The bands appearing showed a willingness to explore the legacy of the late 1960s on the Blue Note label as well as more contemporary developments in the music. Federico Calcagno Dolphians – as the band’s name implies – take the music of Eric Dolphy as their inspiration with a line-up that features the leader on bass clarinet plus vibes, two saxophones, bass and drums.  The repertoire consisted of a number of original pieces inspired by Dolphy’s Out To Lunch album, and this plus the excellence of the solos made this a fitting tribute to Eric Dolphy and, more generally, the new music of his generation.

Archipelagos is a quintet led by drummer Francesca Remigi; it makes good use of electronics and the wordless singing of Claire Parsons (from Luxembourg) to create an attractive blend of various genres, jazz, rock, electronica. The ensemble passages had lots of energy and variety, but somehow the individual solos were disappointing.

  Federico Calcagno Dolphians. Photo credit: Giuseppe Flavio Pagano

Ferdinando Romano’s Totem is clearly a regularly working band that has recently brought out an album also with the title Totem; the album featured American trumpeter Ralph Alessi as a special guest. The music presented in their set in The Jazz Bar had many of the characteristics of contemporary European jazz with compositions influenced by contemporary classical music, and folk themes, especially from the south of Italy. The latter gave the group a distinctive character, subtly Italian, rather than strongly so. The compositions were quite melodic, but occasionally angular, and the excellent solos from Tommasso Lacoviello on trumpet and flugelhorn, Gianluca Zanello on saxophones and Manuel Magrini on piano fitted the mood of the compositions very effectively. The leader also acknowledges an influence from the compositions of Kenny Wheeler.

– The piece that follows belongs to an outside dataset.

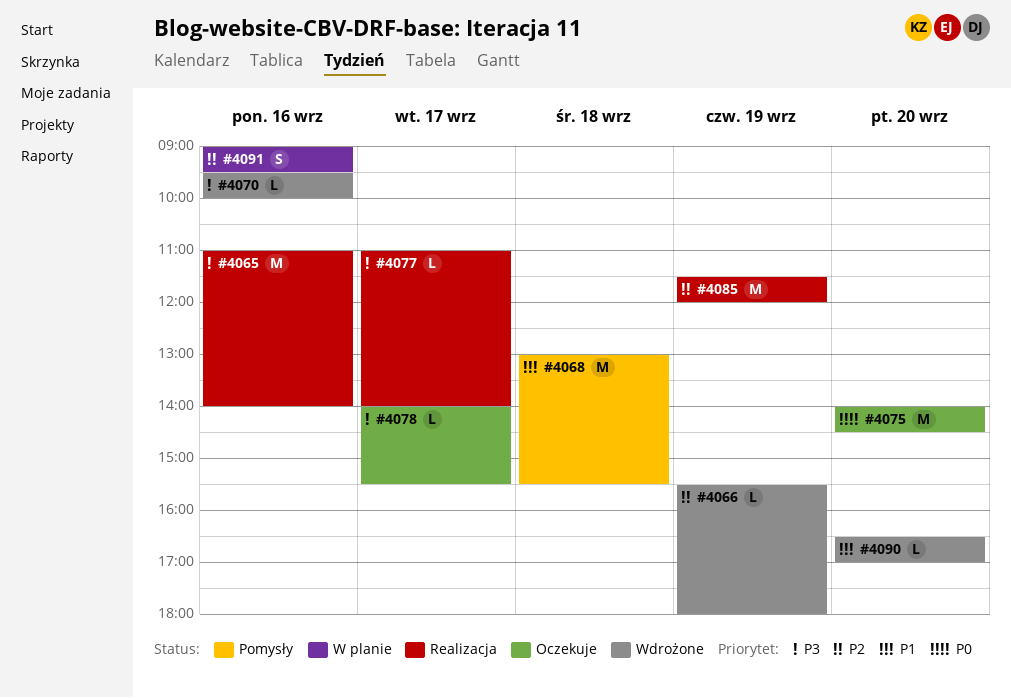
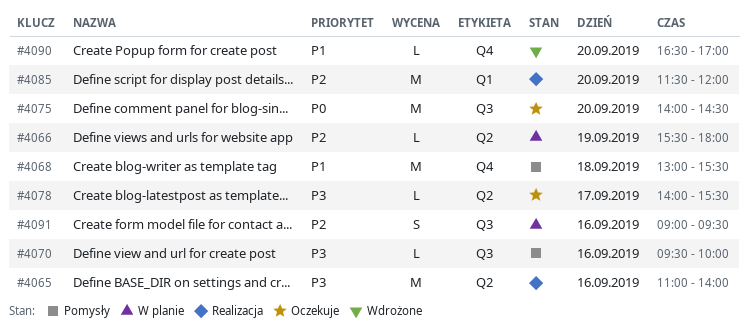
#4066, status: Wdrożone -> W planie
#4070, status: Wdrożone -> Pomysły
#4077: present -> none
#4085, day: Sep 19 -> Sep 20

The final set of the programme was due to feature a trio led by pianist Sade Mangiaracina, but she was unable to travel as a result of Covid, so her bass player Marco Bardoscia and drummer Francesca Remigi were joined by Scottish pianist Alan Benzie and Italian trumpeter Daniele Raimondi. The latter had appeared earlier in the festival separately with saxophonists Konrad Wiszniewski and Matt Carmichael. This set turned out to be one of those occasions, seemingly only possible in jazz, where players who have not previously performed together spontaneously create something very special indeed. The music always seemed on the edge and about to collapse, but it never did, much to the credit of the skill of the musicians. They began by improvising freely, but using boppish language and with Benzie feeling his way in. Then just at the right moment they moved into a composition by Bardoscia named after the hot winds that hit the south of Italy; this also had a touch of Italian folk music that had been a feature of the earlier set by the Totem band. Other tunes by Benzie, Monk and Rimondi followed, again with free-ish interludes as the players found their way from one to the other. This was a fine and exciting set to conclude the programme.

There was a time in the late 1990s and early 2000s, as I recall, when Italian jazz was quite prominent on the European circuit; bands such as The Instabile Orchestra, the Gianluca Trovesi Octet and the Carlo Actis Dato Group are examples of bands that became well known. It was good to have this opportunity to become aware of a new generation of bands and players.

Tony Dudley-Evans was a guest of I-Jazz and the Edinburgh Jazz and Blues Festival. This Edinburgh programme was supported by I-Jazz and the Italian Institute.